Continue the transcript excerpt below on coping with climate distress, starting right after its final sentence.

• EXCERPT:
Content starts
Dr Susie Burke (21:12):
Yeah, I think that’s fascinating Merle. I love hearing you talking about those two models of care or therapeutic orientations and how you use them to frame the climate crisis. And just picking up on your question back to us about the activation made me think about some of the models that I use as well. I often am using the transactional stress and coping model, which was developed by Folkman and Lazarus in the eighties last century. When I was writing my PhD, I was just studying them. They have looked at these three different types of coping, problem-focused coping meaning focus, coping and emotion-focused coping. So emotion-focused coping is the sorts of things that we do to emotionally regulate ourselves. So to deal with the distressing emotions that are coming up in response to the stress. Also, that might be things like chatting to a friend or having a cry or having some time out or spending time in nature or having a shower or getting a massage or doing those sorts of soothing things to reduce our arousal, emotion focused coping.
(22:19):
And then the second type in there in no particular order is the problem focus coping strategy. So these are the things where you actually are doing something actively about the problem that is causing the stress. So if the stress is caused by climate change, then problem focus coping would be all the mitigation or adaptation. But I always tend to push people or suggest people head in the direction of mitigation first. Let’s still try to reduce the temperatures before we resign ourselves to just having to adapt to it. So that would be anything like the household behaviours, but also the group behaviours that people can engage in joining climate action groups, going on protests, writing to politicians, all those sorts of things that are actually about taking action. So there is some of the fight I guess that you’re talking about in that polyvagal sympathetic nervous system response.
Content ends
• PROVIDED MATERIAL:
Content starts
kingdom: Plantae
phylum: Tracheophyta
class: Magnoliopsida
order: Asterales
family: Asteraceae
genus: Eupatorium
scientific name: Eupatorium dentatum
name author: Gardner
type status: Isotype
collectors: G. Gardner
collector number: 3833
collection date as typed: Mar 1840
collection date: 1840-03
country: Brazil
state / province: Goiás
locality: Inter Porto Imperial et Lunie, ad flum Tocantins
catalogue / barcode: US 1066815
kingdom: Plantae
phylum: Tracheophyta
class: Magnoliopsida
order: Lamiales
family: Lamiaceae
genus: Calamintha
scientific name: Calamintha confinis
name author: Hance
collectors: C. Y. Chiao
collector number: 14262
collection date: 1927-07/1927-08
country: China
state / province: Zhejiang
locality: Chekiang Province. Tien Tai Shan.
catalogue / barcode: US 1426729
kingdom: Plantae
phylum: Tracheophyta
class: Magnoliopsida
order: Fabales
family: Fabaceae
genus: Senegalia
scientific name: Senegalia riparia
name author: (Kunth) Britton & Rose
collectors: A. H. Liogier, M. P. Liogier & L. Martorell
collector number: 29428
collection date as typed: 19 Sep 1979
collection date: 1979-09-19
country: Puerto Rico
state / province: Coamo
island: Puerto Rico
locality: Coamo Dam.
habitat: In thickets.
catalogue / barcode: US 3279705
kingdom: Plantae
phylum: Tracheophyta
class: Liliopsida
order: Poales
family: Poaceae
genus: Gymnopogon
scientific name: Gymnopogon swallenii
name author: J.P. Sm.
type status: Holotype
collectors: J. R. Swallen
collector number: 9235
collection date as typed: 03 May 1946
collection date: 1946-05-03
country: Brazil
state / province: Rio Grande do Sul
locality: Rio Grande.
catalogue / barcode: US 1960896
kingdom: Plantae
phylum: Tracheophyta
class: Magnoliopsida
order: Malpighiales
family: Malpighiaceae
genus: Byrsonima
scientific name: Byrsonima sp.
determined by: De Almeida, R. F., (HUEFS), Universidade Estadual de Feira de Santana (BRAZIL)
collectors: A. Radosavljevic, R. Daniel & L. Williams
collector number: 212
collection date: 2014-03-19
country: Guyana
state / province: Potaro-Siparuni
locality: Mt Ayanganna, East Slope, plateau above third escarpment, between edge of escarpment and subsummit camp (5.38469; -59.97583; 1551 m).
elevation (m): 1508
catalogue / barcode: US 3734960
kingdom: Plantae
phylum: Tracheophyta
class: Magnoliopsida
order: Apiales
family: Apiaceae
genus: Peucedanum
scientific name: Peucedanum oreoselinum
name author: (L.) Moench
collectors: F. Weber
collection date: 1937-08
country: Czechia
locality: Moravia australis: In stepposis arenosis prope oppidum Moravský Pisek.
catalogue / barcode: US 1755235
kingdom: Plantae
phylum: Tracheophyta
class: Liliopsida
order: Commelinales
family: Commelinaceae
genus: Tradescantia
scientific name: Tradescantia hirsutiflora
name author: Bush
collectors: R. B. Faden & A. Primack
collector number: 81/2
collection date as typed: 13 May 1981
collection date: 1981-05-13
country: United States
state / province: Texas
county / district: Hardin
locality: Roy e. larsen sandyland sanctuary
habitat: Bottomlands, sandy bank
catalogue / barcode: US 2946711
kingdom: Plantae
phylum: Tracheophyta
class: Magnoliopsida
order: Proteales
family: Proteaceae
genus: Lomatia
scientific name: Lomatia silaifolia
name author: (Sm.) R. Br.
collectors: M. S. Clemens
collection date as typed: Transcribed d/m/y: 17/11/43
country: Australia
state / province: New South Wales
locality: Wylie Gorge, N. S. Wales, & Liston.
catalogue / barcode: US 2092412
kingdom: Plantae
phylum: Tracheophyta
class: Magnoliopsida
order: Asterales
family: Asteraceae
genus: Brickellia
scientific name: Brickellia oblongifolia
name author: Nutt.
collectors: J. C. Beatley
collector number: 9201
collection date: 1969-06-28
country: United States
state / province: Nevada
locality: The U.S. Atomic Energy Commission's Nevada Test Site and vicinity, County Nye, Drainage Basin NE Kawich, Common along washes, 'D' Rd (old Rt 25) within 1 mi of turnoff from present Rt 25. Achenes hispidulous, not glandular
Content ends
• OUTPUT OF THE EXERCISE:
(23:09):
And then the third one, meaning focus coping strategies. I suppose an easiest way to think about it is the ways in which we use our thinking to think differently about the problem so that we feel more optimistic about the problem. And so those would be things like noticing how many other people around the world are also concerned about this and doing something about the problem of climate change. Or it might be thinking about how other problems in the past of which we have many examples like slavery and apartheid and the women’s suffragette movement and all of those big social issues, how they’ve been tackled, been terribly difficult, decades and decades of people working tirelessly to bring about a better future with a positive outcome. So thinking about those examples and using them to take heart around how our efforts to continue to work on addressing climate change and reducing emissions and transforming into a zero carbon economy can be and will be effective.
(24:09):
And the other one is acceptance and commitment therapy. So many of our listeners will be very familiar with all of these approaches. But the thing about ACT, acceptance and commitment therapy is that the aim of that is dedicating life to living as meaningfully as possible. And there’s these three main aspects. One is opening up to feelings, one is being in the present moment, and the third one is doing what matters. So working out what our core values are, what’s the most meaningful thing, and then acting in line with those values. So if we think for a moment about the opening up to feelings aspect of it, what we are trying to do in ACT is to help people to be able to make room for their feelings and to allow their feelings and to stop trying to control those uncomfortable feelings like anxiety and accept them as an unavoidable aspect of existence.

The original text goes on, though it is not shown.